### [SOURCE EXTRACT]
-- Opening Marker --
Right now I feel like I am looking through a window cut into my skull, facing outside.  I hate the feeling. It’s like walking in a haze around you constantly. I would think this is the anxiety.  However I had a knock-down can’t breath panic attack this morning.  Hubby leaving me right now is hard. I am not mentally stable at all.

I am afraid of everything. I have abandonment issues.. These things are pretty normal. I thought that I was getting better but the stress and watching myself has taken over again. At this point right now I am honestly just kind of numb. I haven’t been out for 2 days. I am going out today, regardless of how shitty I feel.

I haven’t been getting past my REM cycle sleeping, I won’t even have the assurance of my husband laying beside me if the sleep paralysis comes.  I wonder if I am ever going to be self reliant at all. I certainly don’t seem like I am.

My husband said something to me yesterday which was, you’re a grown woman you are going to be 45 in a few days. To which I said to him, I may seem like a grown woman but inside I always feel like a 15 year girl.  Always.. it’s weird.  Everything is weird.  Why is everything so damned weird.

I’m just not me, I don’t even know who me is. I feel like I am never gonna find me. That time will stop for me before I figure out anything. I am just keeping hope that getting a new shrink and doctor will start bringing me back into my own space. Can help control my moods and maybe let me like myself..
-- Closing Marker --
Dataset items:
-- Opening Marker --
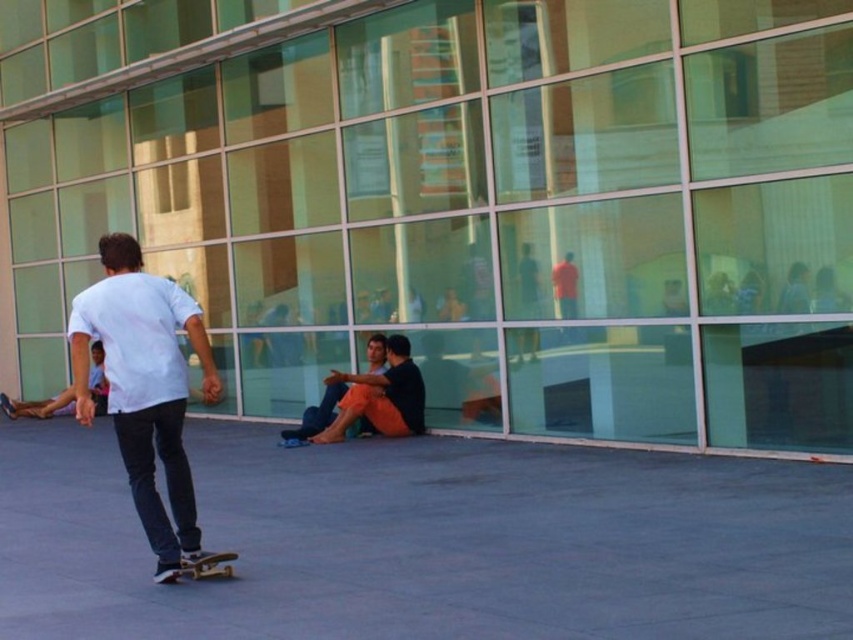
In the scene shown: You are standing in the urban scene and want to find the person wearing the orange cotton pants at center. Which direction should you look relative to the white matte shirt at center?

The white matte shirt at center is to the left of orange cotton pants at center, so you should look to the right of the white matte shirt at center to find the orange cotton pants at center.

You are a photographer standing at the edge of the gray concrete pavement at lower center and want to capture the wooden deck skateboard at lower center in your shot. Considering the height difference between them, will the skateboard be fully visible in the photo?

The gray concrete pavement at lower center is much taller than the wooden deck skateboard at lower center, so the skateboard might be partially obscured by the pavement in the photo.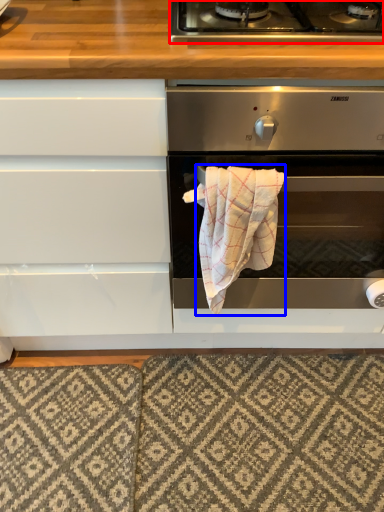
Question: Which object appears closest to the camera in this image, gas stove (highlighted by a red box) or bath towel (highlighted by a blue box)?

Choices:
 (A) gas stove
 (B) bath towel

Answer: (A)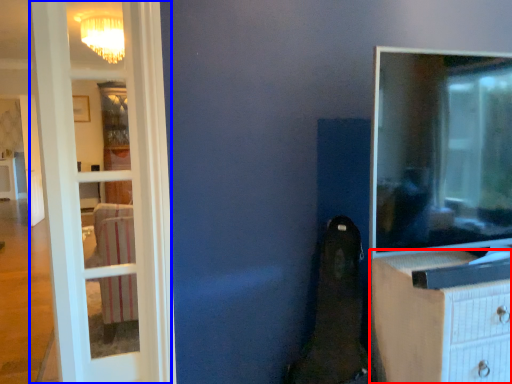
Question: Which of the following is the closest to the observer, chest of drawers (highlighted by a red box) or door (highlighted by a blue box)?

Choices:
 (A) chest of drawers
 (B) door

Answer: (A)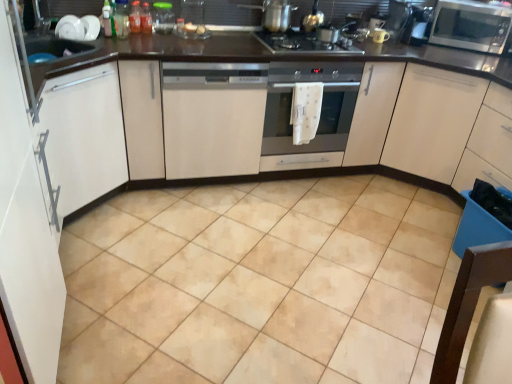
Find the location of a particular element. The width and height of the screenshot is (512, 384). vacant region in front of transparent plastic container at upper center, which is counted as the third appliance, starting from the right is located at coordinates (157, 41).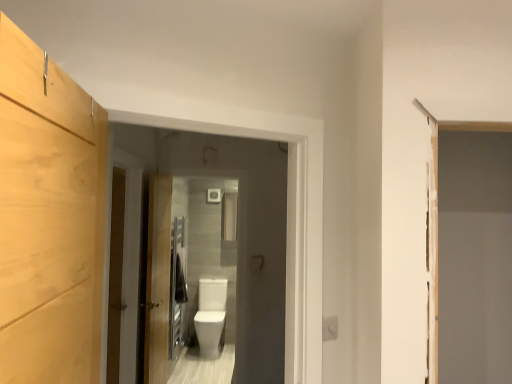
The image size is (512, 384). What do you see at coordinates (158, 279) in the screenshot? I see `wooden door at center, arranged as the first door when viewed from the back` at bounding box center [158, 279].

You are a GUI agent. You are given a task and a screenshot of the screen. Output one action in this format:
    pyautogui.click(x=<x>, y=<y>)
    Task: Click on the wooden door at center, the second door viewed from the left
    Image resolution: width=512 pixels, height=384 pixels.
    Given the screenshot: What is the action you would take?
    pyautogui.click(x=158, y=279)

Describe the element at coordinates (130, 260) in the screenshot. I see `wooden door at center, acting as the second door starting from the right` at that location.

What is the approximate width of wooden door at center, placed as the first door when sorted from left to right?

wooden door at center, placed as the first door when sorted from left to right, is 3.94 inches in width.

Image resolution: width=512 pixels, height=384 pixels. Describe the element at coordinates (238, 229) in the screenshot. I see `white glossy toilet at center` at that location.

Find the location of a particular element. The width and height of the screenshot is (512, 384). wooden door at center, arranged as the first door when viewed from the back is located at coordinates (158, 279).

Is wooden door at center, the first door positioned from the right, oriented away from light wood cabinet at left?

No, wooden door at center, the first door positioned from the right, is not facing away from light wood cabinet at left.

Measure the distance from wooden door at center, the second door viewed from the left, to light wood cabinet at left.

They are 2.21 meters apart.

Are wooden door at center, the first door positioned from the right, and light wood cabinet at left making contact?

No, wooden door at center, the first door positioned from the right, is not beside light wood cabinet at left.

Where is `cabinetry on the right of wooden door at center, the second door viewed from the left`? The image size is (512, 384). cabinetry on the right of wooden door at center, the second door viewed from the left is located at coordinates (49, 218).

Measure the distance from wooden door at center, the second door viewed from the left, to white glossy toilet at center.

They are 23.95 inches apart.

From their relative heights in the image, would you say wooden door at center, arranged as the first door when viewed from the back, is taller or shorter than white glossy toilet at center?

In the image, wooden door at center, arranged as the first door when viewed from the back, appears to be taller than white glossy toilet at center.

From a real-world perspective, is wooden door at center, the second door viewed from the left, located beneath white glossy toilet at center?

Yes, from a real-world perspective, wooden door at center, the second door viewed from the left, is below white glossy toilet at center.

Could you tell me if wooden door at center, the second door viewed from the left, is facing white glossy toilet at center?

No, wooden door at center, the second door viewed from the left, is not oriented towards white glossy toilet at center.

Who is shorter, light wood cabinet at left or wooden door at center, acting as the second door starting from the right?

light wood cabinet at left.

Is light wood cabinet at left thinner than wooden door at center, acting as the 1th door starting from the front?

Incorrect, the width of light wood cabinet at left is not less than that of wooden door at center, acting as the 1th door starting from the front.

Considering the sizes of light wood cabinet at left and wooden door at center, which appears as the second door when viewed from the back, in the image, is light wood cabinet at left bigger or smaller than wooden door at center, which appears as the second door when viewed from the back,?

light wood cabinet at left is smaller than wooden door at center, which appears as the second door when viewed from the back.

In terms of height, does wooden door at center, placed as the first door when sorted from left to right, look taller or shorter compared to wooden door at center, which is counted as the second door, starting from the front?

In the image, wooden door at center, placed as the first door when sorted from left to right, appears to be shorter than wooden door at center, which is counted as the second door, starting from the front.

Could you tell me if wooden door at center, acting as the second door starting from the right, is facing wooden door at center, which is counted as the second door, starting from the front?

No.

Looking at the image, does wooden door at center, which appears as the second door when viewed from the back, seem bigger or smaller compared to wooden door at center, arranged as the first door when viewed from the back?

wooden door at center, which appears as the second door when viewed from the back, is smaller than wooden door at center, arranged as the first door when viewed from the back.

Which point is more distant from viewer, [137,194] or [161,371]?

The point [161,371] is farther from the camera.

Considering the positions of point (20, 247) and point (212, 332), is point (20, 247) closer or farther from the camera than point (212, 332)?

Point (20, 247) is positioned closer to the camera compared to point (212, 332).

Considering the relative sizes of light wood cabinet at left and white glossy toilet bowl at center in the image provided, is light wood cabinet at left smaller than white glossy toilet bowl at center?

Yes, light wood cabinet at left is smaller than white glossy toilet bowl at center.

From a real-world perspective, which is physically above, light wood cabinet at left or white glossy toilet bowl at center?

light wood cabinet at left.

Is light wood cabinet at left not near white glossy toilet bowl at center?

Yes, light wood cabinet at left is far from white glossy toilet bowl at center.

Is wooden door at center, arranged as the first door when viewed from the back, completely or partially outside of wooden barn door at left?

That's correct, wooden door at center, arranged as the first door when viewed from the back, is outside of wooden barn door at left.

Is wooden door at center, arranged as the first door when viewed from the back, at the right side of wooden barn door at left?

Yes, wooden door at center, arranged as the first door when viewed from the back, is to the right of wooden barn door at left.

Which is in front, wooden door at center, the first door positioned from the right, or wooden barn door at left?

Positioned in front is wooden barn door at left.

Which is more to the left, white glossy toilet at center or wooden barn door at left?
-- Closing Marker --
### [WHAT YOU ARE ASKED TO DO]
From the personal post above, extract the passage starting at "I am afraid" and ending at "so damned weird.", copying it word for word.

### [ANSWER BELOW]
I am afraid of everything. I have abandonment issues.. These things are pretty normal. I thought that I was getting better but the stress and watching myself has taken over again. At this point right now I am honestly just kind of numb. I haven’t been out for 2 days. I am going out today, regardless of how shitty I feel.

I haven’t been getting past my REM cycle sleeping, I won’t even have the assurance of my husband laying beside me if the sleep paralysis comes.  I wonder if I am ever going to be self reliant at all. I certainly don’t seem like I am.

My husband said something to me yesterday which was, you’re a grown woman you are going to be 45 in a few days. To which I said to him, I may seem like a grown woman but inside I always feel like a 15 year girl.  Always.. it’s weird.  Everything is weird.  Why is everything so damned weird.